Wendy had a particular interest in cars from the 1950s and 60s on display in the museum, wondering if any of them might be the automobiles her father had imported while he was serving as supervisor of construction for the Church College of New Zealand, the Hamilton New Zealand Temple, and a number of Latter-day Saint meetinghouses around the Pacific. We had already learned that Elder B had funded his multi-year volunteer mission by importing a series of fancy new American cars, driving them for a year, and then reselling them to eager Kiwis at a huge profit. What we did not know until the four of us were examining a display of vintage petrol station signs and equipment, was that Wendy’s father not only had put a number of new cars on New Zealand’s roads; he also had revolutionized the country’s service station industry.
Because Elder B’s supervisory duties took him all over the country in a day when most Kiwis were driving bulbous Austins, he and his flash American cars were well known at the petrol stations along his regular routes.

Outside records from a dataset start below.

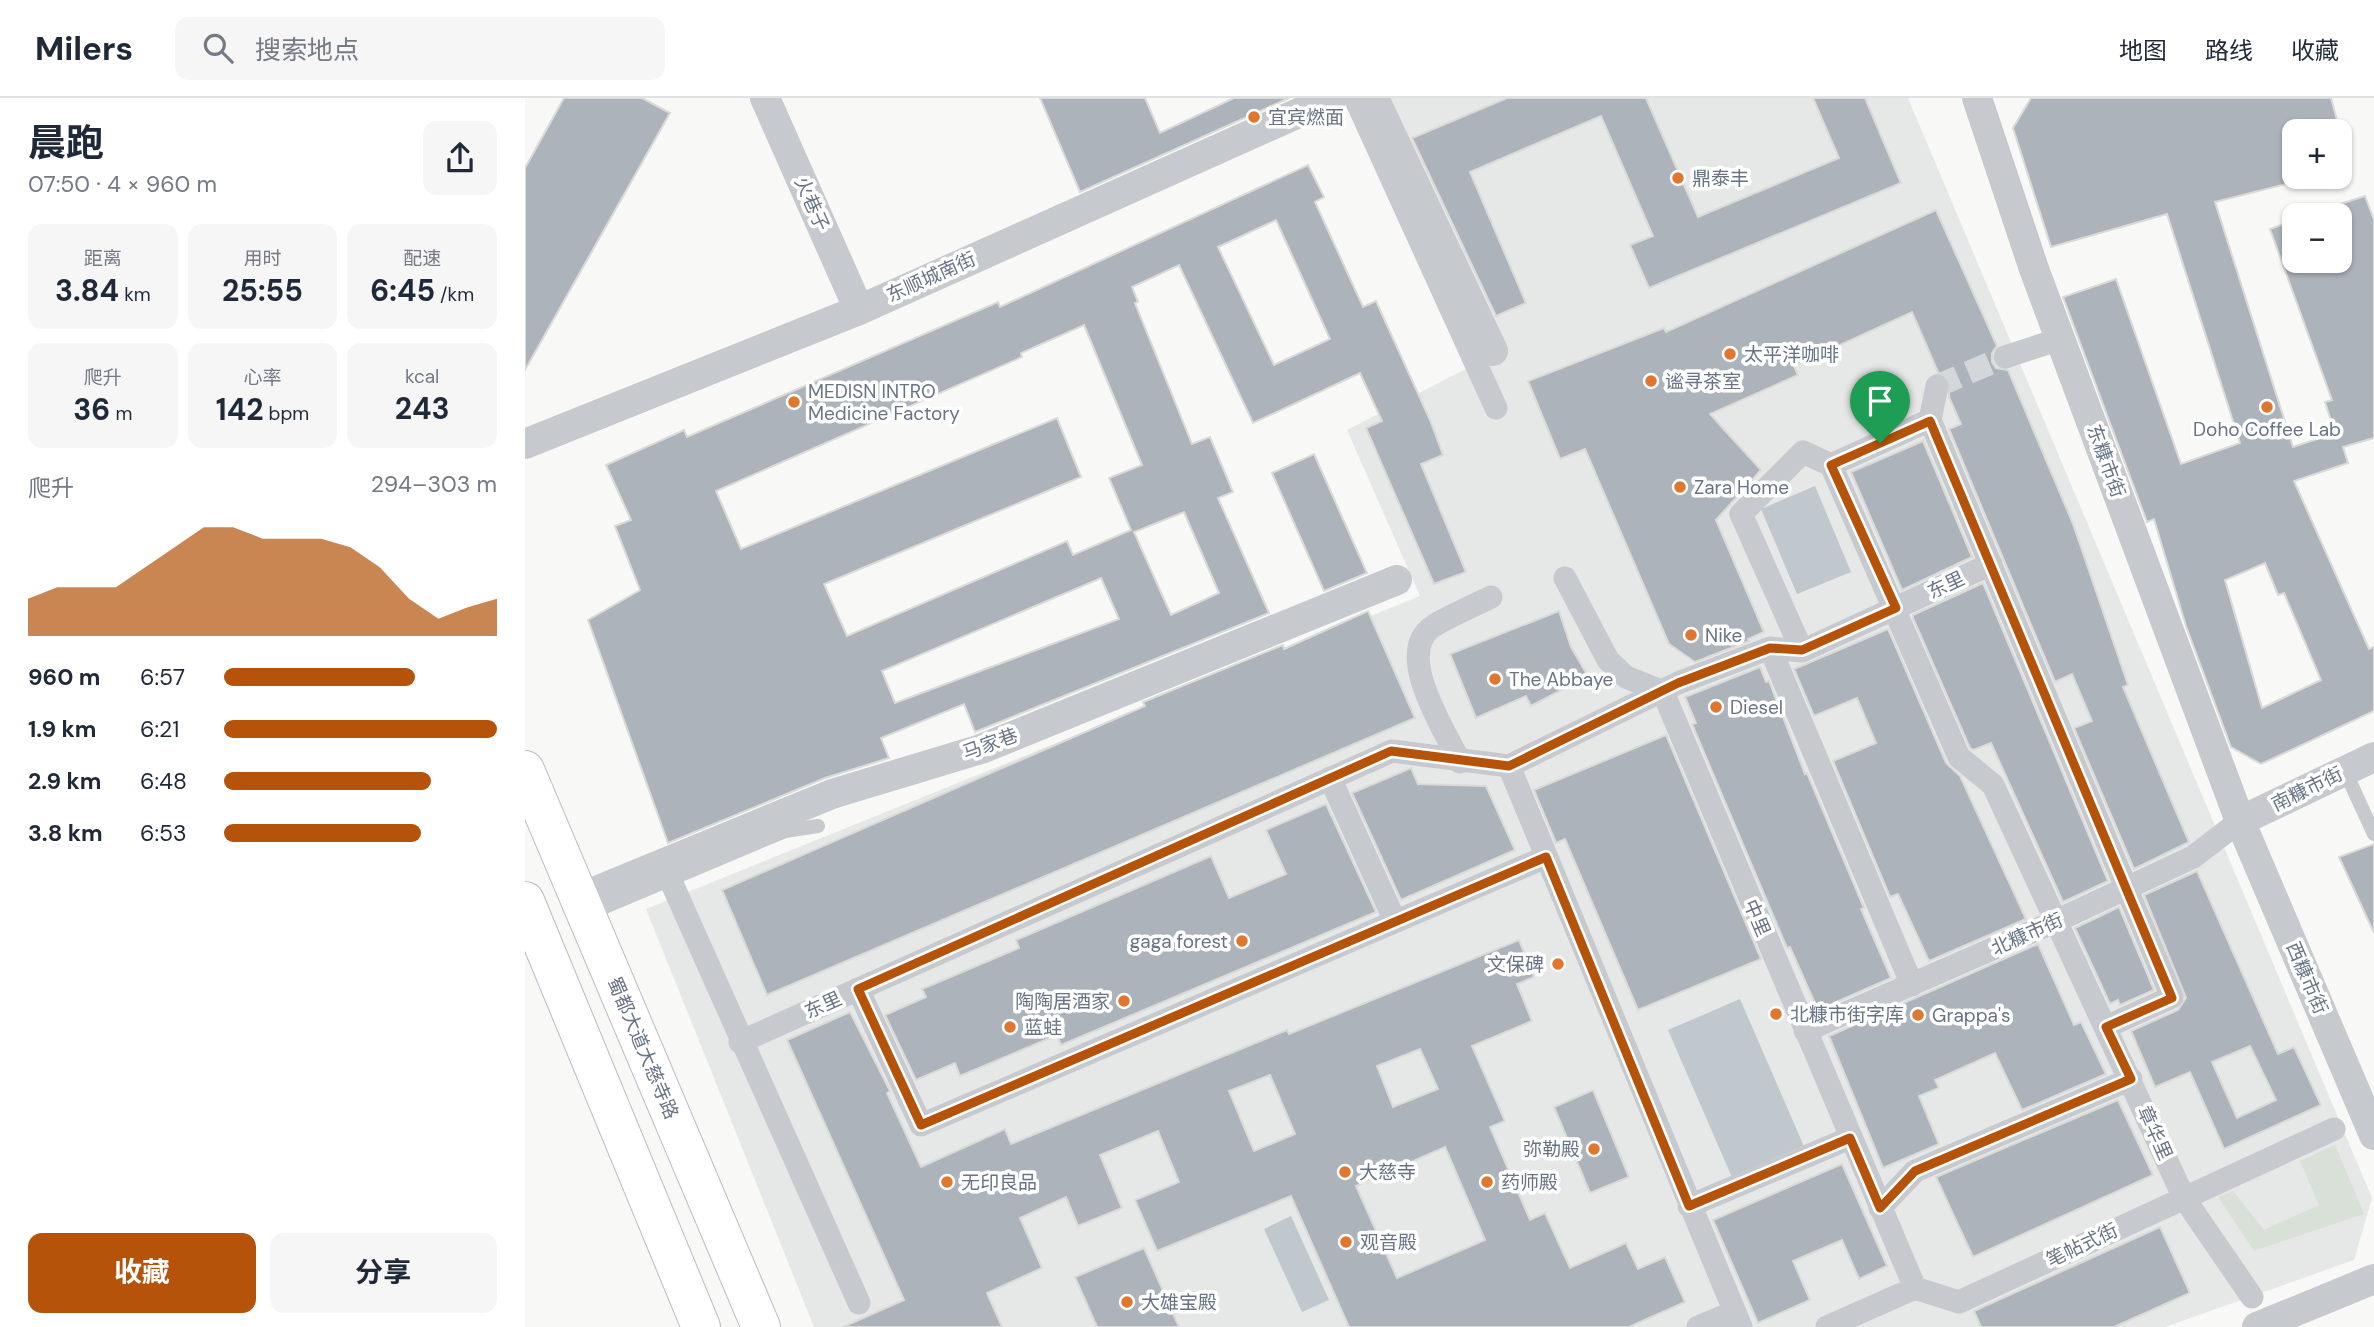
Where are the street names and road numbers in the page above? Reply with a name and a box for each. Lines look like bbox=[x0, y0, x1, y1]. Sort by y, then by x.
street label: 火巷子 bbox=[789, 173, 835, 235]
street label: 东顺城南街 bbox=[883, 246, 979, 308]
street label: 东糠市街 bbox=[2081, 421, 2131, 501]
street label: 东里 bbox=[1923, 566, 1969, 604]
street label: 马家巷 bbox=[959, 723, 1021, 765]
street label: 南糠市街 bbox=[2267, 761, 2347, 817]
street label: 中里 bbox=[1738, 896, 1776, 940]
street label: 北糠市街 bbox=[1987, 907, 2067, 961]
street label: 西糠市街 bbox=[2281, 938, 2333, 1018]
street label: 蜀都大道大慈寺路 bbox=[602, 973, 684, 1123]
street label: 东里 bbox=[801, 986, 845, 1024]
street label: 章华里 bbox=[2132, 1102, 2178, 1164]
street label: 笔帖式街 bbox=[2042, 1218, 2122, 1272]

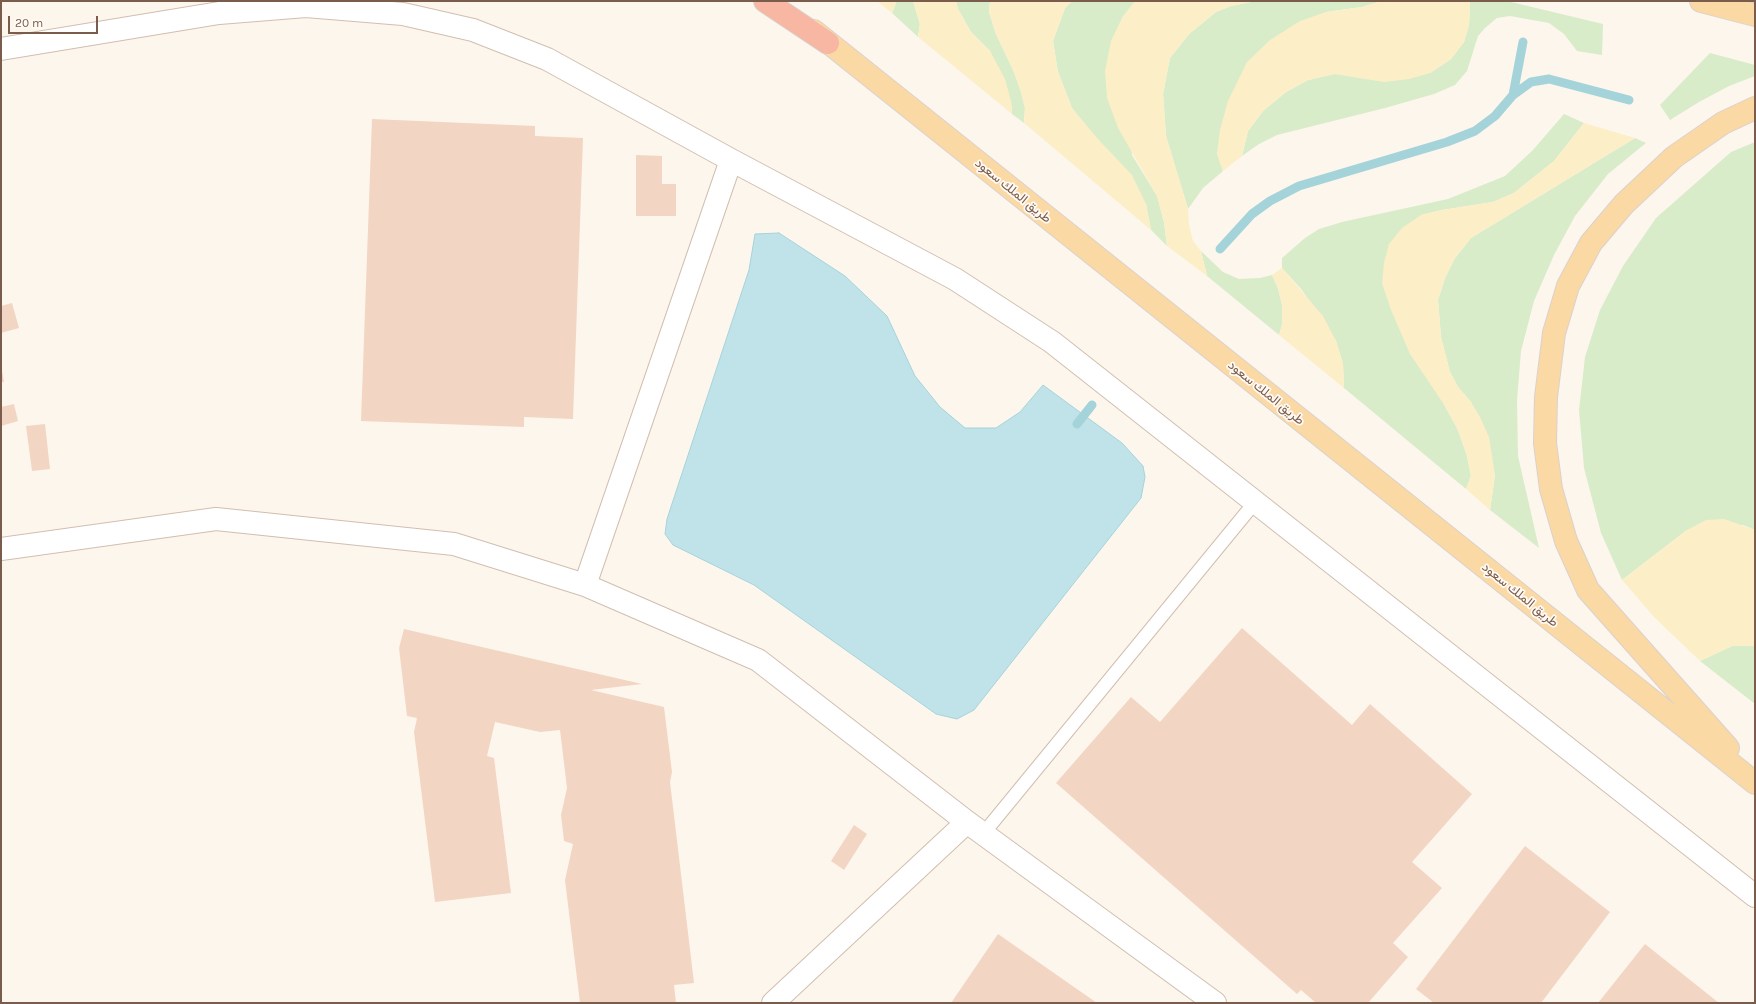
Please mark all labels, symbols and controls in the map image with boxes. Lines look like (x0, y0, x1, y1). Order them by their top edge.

However, Elder B was never satisfied when he stopped to refuel because he inevitably had to get out and pump his own petrol, wash his own windshield, check his own fluid levels, and refill his own tires if necessary. Then he had an idea. Sometime in 1950, Elder B began spreading the word that in America, filling stations are called “service stations” because they don’t just sell gasoline; they provide service. As soon as you pull up to the pump, he explained, an attendant runs out to greet you. He pumps the gas for you while another attendant checks your oil and washes your windshield. They test the pressure in your tires and fill them up if they need air. An attendant takes your payment through the car window so you never have to leave the driver’s seat. (For readers who are too young to remember those days, yes, that’s actually what happened. Things changed with the advent of self-service pumps around 1970.)

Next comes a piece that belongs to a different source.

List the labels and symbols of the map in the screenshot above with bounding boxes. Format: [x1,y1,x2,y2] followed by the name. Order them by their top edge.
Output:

But Elder B didn’t leave it at that. He offered a £5 note to the first petrol station attendant who gave him such service without him having to ask for it. Wendy isn’t certain whether her dad ever declared a winner and awarded the prize, but it wasn’t long before filling stations all over New Zealand began competing for it. Thus Elder B changed the motoring experience not just for himself but for everyone in the country.
Complementing the museum is the on-site, 1950s-themed Jukebox Diner. Pictures of famous rock ‘n roll stars from Chubby Checker to ABBA line the walls, with appropriately kitchy larger-than-life-size statues of Elvis and Betty Boop. Standard burgers and fries are on the menu, but so are Mediterranean-herbed chickpea and kumara burgers served with beetroot relish and aioli. We’d already eaten lunch and it was too early for dinner, but we couldn’t leave without sharing a nice, thick chocolate-raspberry milkshake.